Nowadays, obesity is the leading problem all over the world. Struggling to achieve the ideal weight can be a headache. The solution for his problem is quite simple, just do regular exercise and have a healthy diet. Even if you do so, there are several areas of your body which can be quite challenging to shed pounds from. One of those areas is the inner thighs.
Many people consider this part as a symbol of a slim and good looking body. However, this area is difficult to get rid of fat. Fortunately, there are several exercises which can help you achieve strong thigh muscles.
- Make sure you keep your upper body straight, your shoulders back and your chin up.
- Then, spread your legs at shoulder width.
- Stretch your hands forward and step forward with your left leg.
- Bend your right leg in the knee while transferring the weight on that leg.

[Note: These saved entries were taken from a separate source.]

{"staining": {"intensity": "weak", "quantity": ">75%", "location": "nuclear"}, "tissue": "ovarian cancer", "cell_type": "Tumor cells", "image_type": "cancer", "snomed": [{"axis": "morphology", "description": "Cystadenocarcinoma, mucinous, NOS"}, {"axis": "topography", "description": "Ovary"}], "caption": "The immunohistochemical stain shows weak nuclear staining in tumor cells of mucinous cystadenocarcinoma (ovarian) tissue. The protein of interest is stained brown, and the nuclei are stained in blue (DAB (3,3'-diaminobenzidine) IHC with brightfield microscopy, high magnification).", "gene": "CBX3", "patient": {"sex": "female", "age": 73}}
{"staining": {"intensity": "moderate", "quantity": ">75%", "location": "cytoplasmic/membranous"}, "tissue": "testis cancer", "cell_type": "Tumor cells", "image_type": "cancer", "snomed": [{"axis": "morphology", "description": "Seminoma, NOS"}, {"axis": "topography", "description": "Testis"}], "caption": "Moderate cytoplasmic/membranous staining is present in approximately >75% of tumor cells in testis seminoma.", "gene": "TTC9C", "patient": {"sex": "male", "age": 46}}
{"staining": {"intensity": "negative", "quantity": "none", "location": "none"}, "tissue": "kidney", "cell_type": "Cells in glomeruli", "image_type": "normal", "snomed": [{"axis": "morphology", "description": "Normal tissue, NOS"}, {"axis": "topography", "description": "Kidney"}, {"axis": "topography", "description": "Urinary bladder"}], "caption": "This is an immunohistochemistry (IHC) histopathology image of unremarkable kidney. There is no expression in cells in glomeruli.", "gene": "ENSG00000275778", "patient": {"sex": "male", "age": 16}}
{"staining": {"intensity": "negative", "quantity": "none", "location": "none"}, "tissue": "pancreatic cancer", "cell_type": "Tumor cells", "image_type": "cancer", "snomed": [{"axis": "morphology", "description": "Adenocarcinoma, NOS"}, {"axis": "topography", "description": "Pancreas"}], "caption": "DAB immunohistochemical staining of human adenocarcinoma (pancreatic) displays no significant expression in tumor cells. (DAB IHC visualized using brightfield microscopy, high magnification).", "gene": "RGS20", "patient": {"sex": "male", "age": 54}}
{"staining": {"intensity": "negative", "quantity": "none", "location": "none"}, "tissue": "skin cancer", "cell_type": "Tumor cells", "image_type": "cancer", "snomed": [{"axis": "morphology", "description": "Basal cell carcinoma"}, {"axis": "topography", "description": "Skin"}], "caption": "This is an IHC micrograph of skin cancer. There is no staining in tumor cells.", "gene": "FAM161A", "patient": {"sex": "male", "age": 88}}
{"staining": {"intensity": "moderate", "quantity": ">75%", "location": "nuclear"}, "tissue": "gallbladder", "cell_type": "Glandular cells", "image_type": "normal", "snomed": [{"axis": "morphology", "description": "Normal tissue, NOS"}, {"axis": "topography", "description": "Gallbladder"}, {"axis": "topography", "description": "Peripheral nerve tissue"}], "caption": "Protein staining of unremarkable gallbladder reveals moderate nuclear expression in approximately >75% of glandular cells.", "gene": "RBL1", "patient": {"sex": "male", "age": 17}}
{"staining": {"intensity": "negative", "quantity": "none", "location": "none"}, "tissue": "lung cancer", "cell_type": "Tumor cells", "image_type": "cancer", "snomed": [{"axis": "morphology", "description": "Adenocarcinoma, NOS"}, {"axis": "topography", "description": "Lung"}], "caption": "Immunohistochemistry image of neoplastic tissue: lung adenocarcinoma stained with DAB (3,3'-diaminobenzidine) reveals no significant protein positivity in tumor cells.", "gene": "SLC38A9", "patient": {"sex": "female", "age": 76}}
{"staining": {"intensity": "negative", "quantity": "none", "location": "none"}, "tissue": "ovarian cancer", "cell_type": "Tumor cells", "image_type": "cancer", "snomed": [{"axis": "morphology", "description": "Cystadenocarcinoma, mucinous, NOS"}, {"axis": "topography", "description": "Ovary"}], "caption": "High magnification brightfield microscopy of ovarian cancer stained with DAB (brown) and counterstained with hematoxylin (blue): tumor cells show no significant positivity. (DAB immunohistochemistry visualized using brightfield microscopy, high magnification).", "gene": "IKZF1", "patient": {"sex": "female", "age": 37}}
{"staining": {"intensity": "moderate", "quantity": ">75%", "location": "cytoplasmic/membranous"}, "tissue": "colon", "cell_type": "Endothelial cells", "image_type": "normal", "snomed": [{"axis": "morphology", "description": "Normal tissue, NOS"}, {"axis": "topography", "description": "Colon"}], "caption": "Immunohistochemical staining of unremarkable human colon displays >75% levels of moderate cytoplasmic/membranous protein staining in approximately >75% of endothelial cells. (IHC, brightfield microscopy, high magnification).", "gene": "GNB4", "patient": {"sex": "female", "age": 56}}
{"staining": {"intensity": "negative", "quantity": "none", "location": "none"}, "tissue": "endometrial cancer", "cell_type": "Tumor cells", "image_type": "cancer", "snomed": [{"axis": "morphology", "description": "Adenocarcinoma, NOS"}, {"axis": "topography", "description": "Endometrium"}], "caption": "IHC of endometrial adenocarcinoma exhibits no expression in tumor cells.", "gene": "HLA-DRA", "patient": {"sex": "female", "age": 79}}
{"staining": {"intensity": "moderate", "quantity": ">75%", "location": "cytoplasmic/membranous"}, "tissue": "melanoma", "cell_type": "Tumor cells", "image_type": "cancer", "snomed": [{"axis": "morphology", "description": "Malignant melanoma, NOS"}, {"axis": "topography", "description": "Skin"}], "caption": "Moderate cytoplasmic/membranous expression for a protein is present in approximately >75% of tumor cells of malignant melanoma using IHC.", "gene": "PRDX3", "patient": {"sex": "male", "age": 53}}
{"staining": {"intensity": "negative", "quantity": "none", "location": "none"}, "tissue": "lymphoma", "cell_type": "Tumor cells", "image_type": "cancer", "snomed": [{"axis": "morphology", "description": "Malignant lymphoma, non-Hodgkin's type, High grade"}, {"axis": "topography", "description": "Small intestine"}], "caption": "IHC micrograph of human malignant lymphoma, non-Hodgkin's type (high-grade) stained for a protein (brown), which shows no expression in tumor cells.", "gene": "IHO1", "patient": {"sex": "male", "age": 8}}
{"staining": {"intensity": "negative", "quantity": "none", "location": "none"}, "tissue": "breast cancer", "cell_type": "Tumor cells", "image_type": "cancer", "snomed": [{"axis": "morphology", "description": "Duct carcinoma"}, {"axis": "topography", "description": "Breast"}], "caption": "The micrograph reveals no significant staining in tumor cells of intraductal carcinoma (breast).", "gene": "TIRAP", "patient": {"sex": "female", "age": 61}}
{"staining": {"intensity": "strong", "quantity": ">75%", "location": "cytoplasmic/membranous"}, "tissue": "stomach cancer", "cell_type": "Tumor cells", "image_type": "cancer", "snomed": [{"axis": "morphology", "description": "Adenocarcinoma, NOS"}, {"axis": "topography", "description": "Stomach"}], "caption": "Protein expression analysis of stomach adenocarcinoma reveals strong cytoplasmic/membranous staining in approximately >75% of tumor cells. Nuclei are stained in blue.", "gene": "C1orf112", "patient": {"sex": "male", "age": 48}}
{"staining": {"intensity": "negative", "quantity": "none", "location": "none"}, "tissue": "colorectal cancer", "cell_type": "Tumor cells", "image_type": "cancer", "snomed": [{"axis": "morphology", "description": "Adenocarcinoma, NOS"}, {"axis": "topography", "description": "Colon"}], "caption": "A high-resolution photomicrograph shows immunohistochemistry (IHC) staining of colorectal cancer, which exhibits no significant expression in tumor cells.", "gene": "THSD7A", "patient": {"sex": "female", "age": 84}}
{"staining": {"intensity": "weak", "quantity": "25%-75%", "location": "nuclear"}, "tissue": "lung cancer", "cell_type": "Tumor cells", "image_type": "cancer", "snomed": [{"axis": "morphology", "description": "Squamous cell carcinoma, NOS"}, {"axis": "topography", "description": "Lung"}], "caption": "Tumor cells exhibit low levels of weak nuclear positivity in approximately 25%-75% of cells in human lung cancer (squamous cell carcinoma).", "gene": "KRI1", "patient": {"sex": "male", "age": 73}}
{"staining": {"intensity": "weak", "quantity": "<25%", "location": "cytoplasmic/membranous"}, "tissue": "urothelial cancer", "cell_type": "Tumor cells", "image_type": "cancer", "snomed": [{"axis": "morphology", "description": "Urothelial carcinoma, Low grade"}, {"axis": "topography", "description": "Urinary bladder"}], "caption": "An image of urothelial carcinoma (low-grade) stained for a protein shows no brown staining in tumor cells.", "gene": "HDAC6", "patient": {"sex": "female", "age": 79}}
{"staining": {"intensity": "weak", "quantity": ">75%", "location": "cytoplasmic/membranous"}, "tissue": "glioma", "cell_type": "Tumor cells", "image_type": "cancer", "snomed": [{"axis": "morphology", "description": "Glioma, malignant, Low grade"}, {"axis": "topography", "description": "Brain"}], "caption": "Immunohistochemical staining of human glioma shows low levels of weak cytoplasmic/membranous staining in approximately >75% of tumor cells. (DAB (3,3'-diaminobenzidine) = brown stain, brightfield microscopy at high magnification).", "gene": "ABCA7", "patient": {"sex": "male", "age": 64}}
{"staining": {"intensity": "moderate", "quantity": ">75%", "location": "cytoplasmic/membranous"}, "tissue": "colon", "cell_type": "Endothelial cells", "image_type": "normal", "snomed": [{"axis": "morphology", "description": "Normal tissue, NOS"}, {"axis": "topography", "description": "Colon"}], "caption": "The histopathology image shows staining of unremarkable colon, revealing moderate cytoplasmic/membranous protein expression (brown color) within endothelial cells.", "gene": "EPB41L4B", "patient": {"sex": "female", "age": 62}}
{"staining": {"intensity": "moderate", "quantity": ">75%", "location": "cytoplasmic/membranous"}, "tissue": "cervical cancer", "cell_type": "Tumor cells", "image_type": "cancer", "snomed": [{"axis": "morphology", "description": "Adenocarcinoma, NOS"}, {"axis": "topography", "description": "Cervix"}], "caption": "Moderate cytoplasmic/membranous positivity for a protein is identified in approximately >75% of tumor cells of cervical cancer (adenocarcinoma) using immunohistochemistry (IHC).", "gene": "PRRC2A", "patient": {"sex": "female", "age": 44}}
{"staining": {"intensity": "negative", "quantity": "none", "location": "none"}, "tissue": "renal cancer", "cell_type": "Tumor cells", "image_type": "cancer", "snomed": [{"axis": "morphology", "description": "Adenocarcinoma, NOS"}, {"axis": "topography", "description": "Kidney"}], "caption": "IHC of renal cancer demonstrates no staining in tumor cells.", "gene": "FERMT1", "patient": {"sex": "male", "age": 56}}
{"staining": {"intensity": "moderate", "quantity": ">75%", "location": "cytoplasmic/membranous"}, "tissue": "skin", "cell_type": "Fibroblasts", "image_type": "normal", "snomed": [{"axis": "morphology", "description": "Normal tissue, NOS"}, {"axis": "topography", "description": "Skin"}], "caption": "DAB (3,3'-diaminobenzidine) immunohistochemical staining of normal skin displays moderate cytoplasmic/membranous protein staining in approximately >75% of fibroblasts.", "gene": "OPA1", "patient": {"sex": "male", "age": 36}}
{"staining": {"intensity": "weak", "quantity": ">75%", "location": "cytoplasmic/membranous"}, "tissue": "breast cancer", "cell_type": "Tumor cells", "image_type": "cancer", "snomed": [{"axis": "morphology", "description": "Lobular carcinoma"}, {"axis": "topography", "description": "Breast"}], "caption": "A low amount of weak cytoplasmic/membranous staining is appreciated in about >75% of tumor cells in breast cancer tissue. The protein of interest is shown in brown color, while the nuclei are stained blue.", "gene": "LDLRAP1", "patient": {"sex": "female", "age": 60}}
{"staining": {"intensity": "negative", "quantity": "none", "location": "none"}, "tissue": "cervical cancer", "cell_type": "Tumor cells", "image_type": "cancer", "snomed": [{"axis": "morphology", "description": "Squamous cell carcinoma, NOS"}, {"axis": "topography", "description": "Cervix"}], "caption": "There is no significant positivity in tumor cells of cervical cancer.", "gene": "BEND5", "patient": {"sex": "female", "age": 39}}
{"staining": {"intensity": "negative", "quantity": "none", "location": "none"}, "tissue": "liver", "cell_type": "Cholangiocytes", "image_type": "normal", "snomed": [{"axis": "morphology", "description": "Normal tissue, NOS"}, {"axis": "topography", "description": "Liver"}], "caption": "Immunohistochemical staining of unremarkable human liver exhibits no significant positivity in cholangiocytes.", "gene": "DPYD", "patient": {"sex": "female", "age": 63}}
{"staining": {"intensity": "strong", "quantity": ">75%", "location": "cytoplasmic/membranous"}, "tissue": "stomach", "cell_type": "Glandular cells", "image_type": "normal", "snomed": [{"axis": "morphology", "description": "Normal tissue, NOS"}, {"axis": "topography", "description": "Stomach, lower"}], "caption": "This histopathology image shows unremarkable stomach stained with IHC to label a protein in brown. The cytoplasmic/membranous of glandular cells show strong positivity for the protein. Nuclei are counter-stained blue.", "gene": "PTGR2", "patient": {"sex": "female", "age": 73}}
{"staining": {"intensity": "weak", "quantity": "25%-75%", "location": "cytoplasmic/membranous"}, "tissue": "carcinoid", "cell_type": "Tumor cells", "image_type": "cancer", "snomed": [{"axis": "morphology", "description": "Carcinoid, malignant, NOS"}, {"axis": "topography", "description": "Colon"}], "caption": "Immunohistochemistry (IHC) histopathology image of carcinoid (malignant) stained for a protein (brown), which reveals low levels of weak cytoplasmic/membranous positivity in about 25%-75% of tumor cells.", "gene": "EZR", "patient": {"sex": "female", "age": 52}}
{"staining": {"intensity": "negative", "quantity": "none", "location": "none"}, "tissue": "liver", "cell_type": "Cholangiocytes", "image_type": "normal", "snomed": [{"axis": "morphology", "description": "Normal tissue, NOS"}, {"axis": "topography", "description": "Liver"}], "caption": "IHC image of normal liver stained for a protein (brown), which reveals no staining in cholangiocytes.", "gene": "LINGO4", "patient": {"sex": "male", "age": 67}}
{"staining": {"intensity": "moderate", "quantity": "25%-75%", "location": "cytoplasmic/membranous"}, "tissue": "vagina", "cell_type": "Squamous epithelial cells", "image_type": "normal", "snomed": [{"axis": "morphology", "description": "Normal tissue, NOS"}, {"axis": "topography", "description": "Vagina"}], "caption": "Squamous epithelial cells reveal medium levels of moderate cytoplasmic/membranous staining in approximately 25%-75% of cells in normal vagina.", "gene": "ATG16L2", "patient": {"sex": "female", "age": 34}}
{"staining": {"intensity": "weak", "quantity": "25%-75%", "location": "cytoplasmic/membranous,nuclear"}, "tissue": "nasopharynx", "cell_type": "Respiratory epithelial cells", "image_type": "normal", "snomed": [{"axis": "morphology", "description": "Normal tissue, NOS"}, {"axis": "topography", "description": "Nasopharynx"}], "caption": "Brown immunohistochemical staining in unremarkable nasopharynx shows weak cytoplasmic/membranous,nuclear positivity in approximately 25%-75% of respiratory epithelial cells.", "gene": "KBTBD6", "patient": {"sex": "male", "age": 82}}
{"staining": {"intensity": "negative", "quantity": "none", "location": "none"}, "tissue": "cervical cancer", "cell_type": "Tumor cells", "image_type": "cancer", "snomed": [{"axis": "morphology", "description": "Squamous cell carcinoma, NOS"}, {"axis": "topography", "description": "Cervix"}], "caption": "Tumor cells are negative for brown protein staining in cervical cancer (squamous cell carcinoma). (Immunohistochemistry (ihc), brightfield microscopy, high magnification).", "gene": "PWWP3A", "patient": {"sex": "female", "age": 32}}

- Stand up slowly and change legs.
Perform 10-15 lunges on each side.
- Star by lying on the floor with your face up and keep your hands on the ground.
- Raise both your feet about 30cm high.
- Lift your head and shoulders from the floor.
- Cross them 10 times while moving each leg up and down.
Perform 3 cycles of this exercise.
- Lie on your left side and support your head with your hand.
- Bend your right leg and put it on the ground in front of the leg.
- Then, lift your right leg about 30 cm high and hold for 10-15 times.
- You should then repeat the movement with your other leg.
Defeat the Resistance
For this exercise, you will need an elastic fitness band.
- Spread your legs at shoulder width.
- Place the band about mid-calf.
- Then, raise your left foot and move sideways, beating the band resistance.
- Return to the starting position.
Repeat the exercise 10 times for each leg.
You will need an elastic ball for this exercise.
- Lie on your back and bend your knees and keep your hands along the body.
- Place the ball between your legs.
- Raise your bottom and pull the belly. Stay like that for 30-60 seconds.
- Go back to starting position.
Repeat 5 times.
- Lie flat on your back, keep the hands along your body.
- Raise your legs straight up.
- Bring your heels near while the fingertips are on the opposite side.
- Bend your knees slowly and then straighten them.
Do 3 cycles of 10 exercises while having a 1-minute break between the cycles.